== Required work ==
Could you copy out every item below word for word, without the pictures?

══════════════════════════════

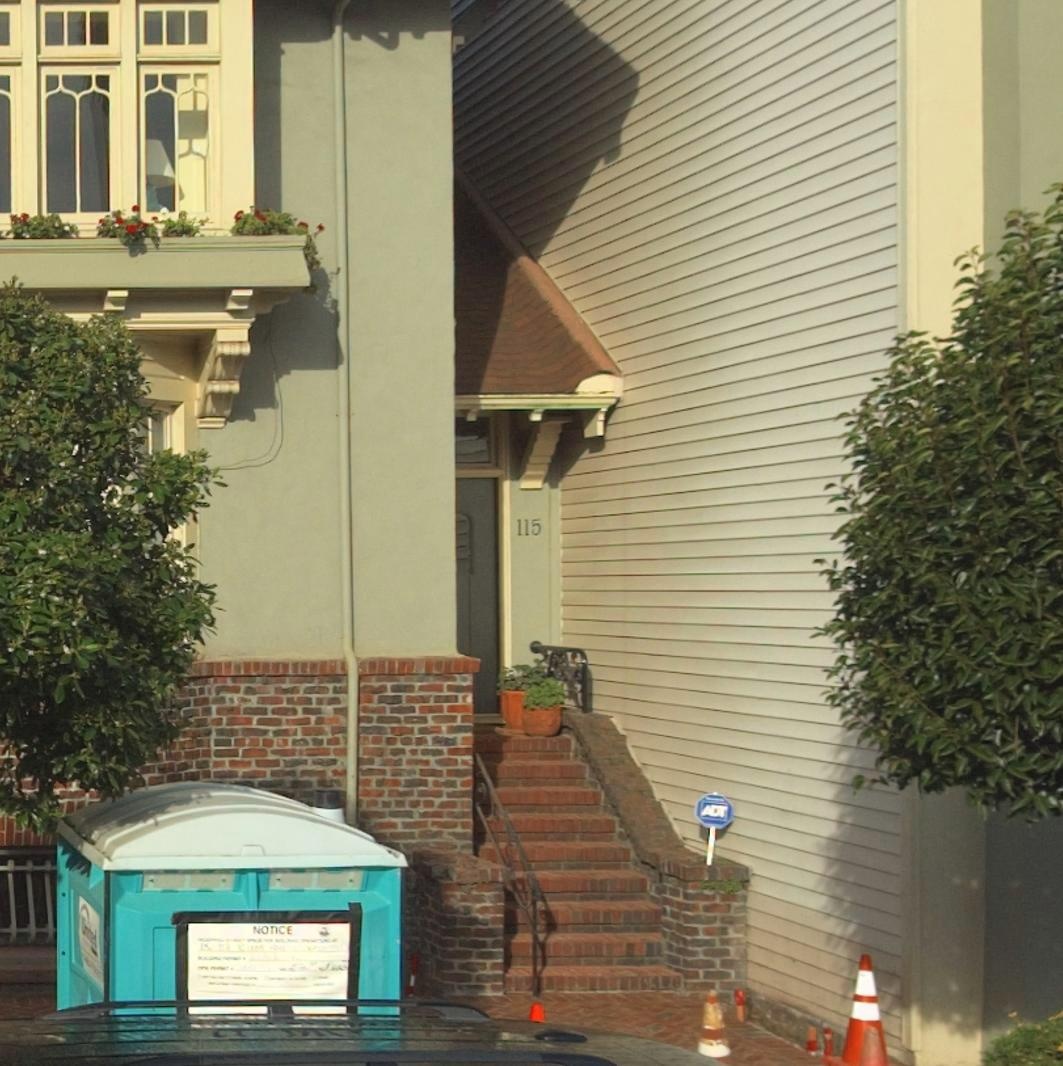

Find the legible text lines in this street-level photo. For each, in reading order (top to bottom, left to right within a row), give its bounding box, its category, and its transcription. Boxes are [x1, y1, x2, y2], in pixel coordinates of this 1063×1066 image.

[515, 515, 544, 539] StreetNumber: 115
[697, 802, 731, 821] None: ADT
[250, 922, 295, 938] None: NOTICE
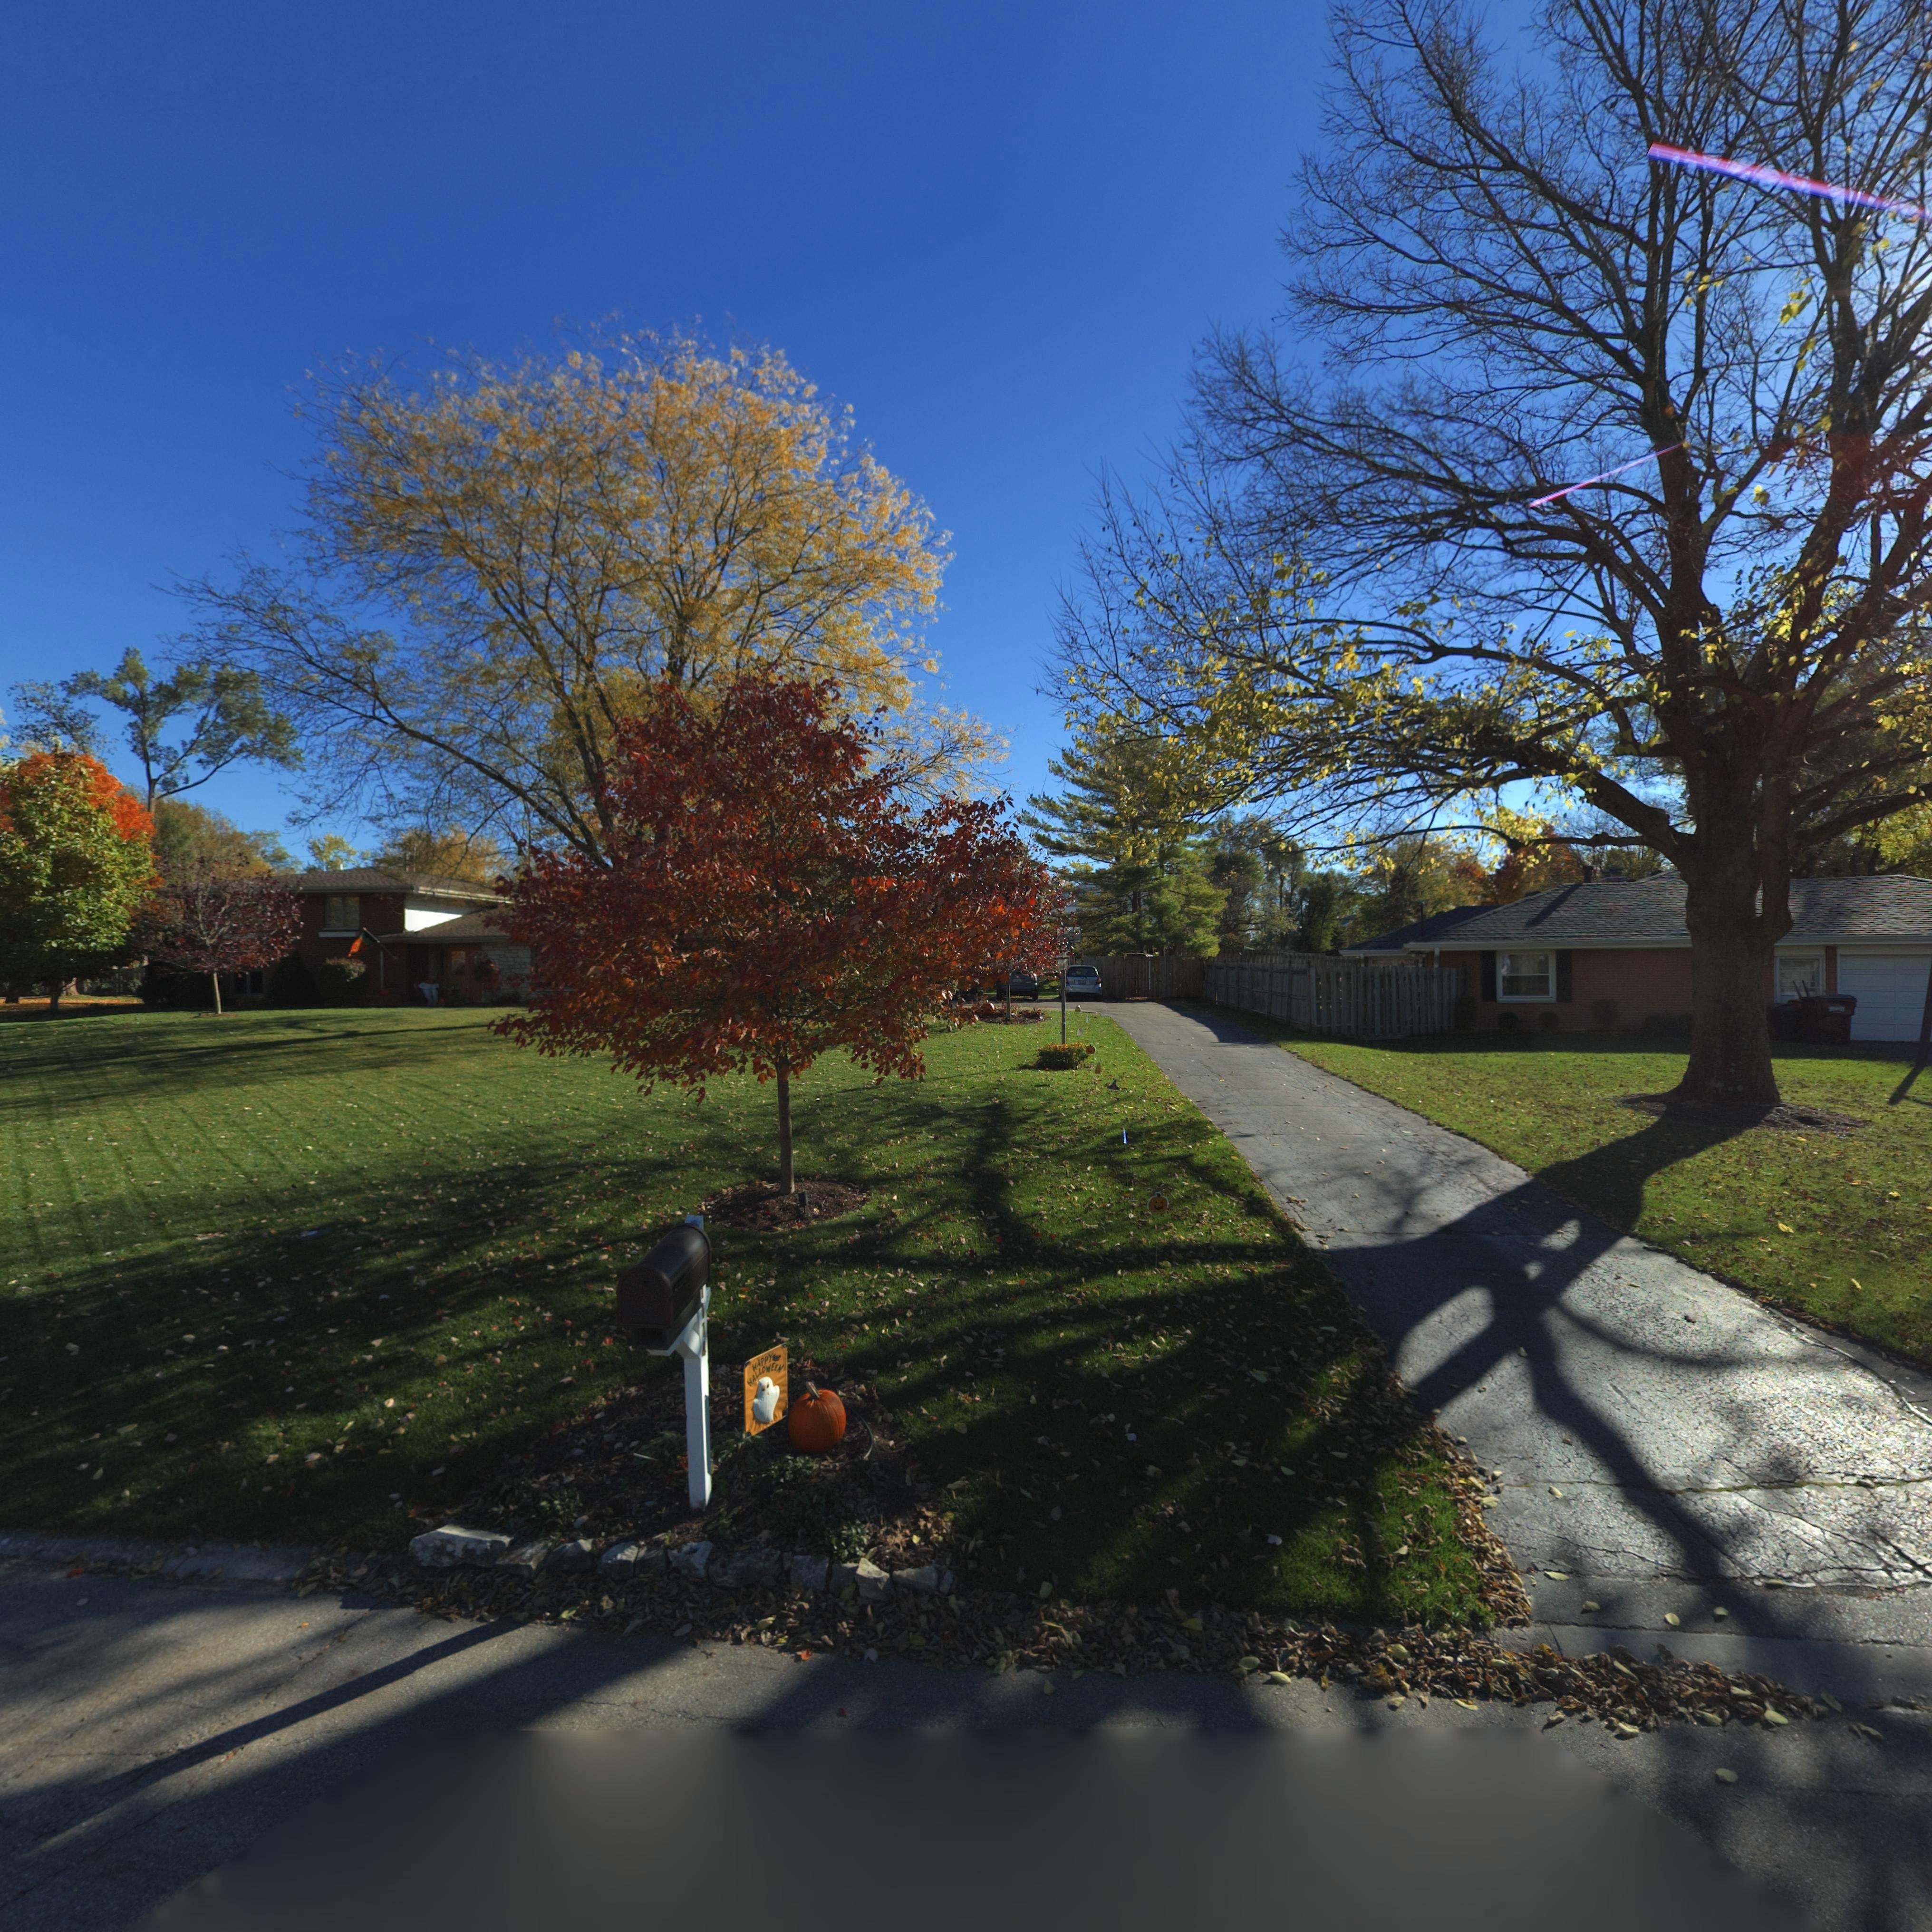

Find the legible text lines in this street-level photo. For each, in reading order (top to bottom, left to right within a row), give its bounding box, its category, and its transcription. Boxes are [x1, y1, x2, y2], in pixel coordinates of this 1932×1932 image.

[700, 1301, 708, 1358] StreetNumber: 114
[751, 1351, 774, 1373] None: HAPPY
[745, 1361, 786, 1388] None: HALLOWEEN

══════════════════════════════

== Output for this task ==
Find the legible text lines in this street-level photo. For each, in reading order (top to bottom, left to right within a row), give its bounding box, its category, and its transcription. Boxes are [x1, y1, x2, y2], in pixel coordinates of this 1063×1066 image.

[515, 515, 544, 539] StreetNumber: 115
[697, 802, 731, 821] None: ADT
[250, 922, 295, 938] None: NOTICE

Find the legible text lines in this street-level photo. For each, in reading order (top to bottom, left to right within a row), give its bounding box, its category, and its transcription. Boxes are [x1, y1, x2, y2], in pixel coordinates of this 1932×1932 image.

[700, 1301, 708, 1358] StreetNumber: 114
[751, 1351, 774, 1373] None: HAPPY
[745, 1361, 786, 1388] None: HALLOWEEN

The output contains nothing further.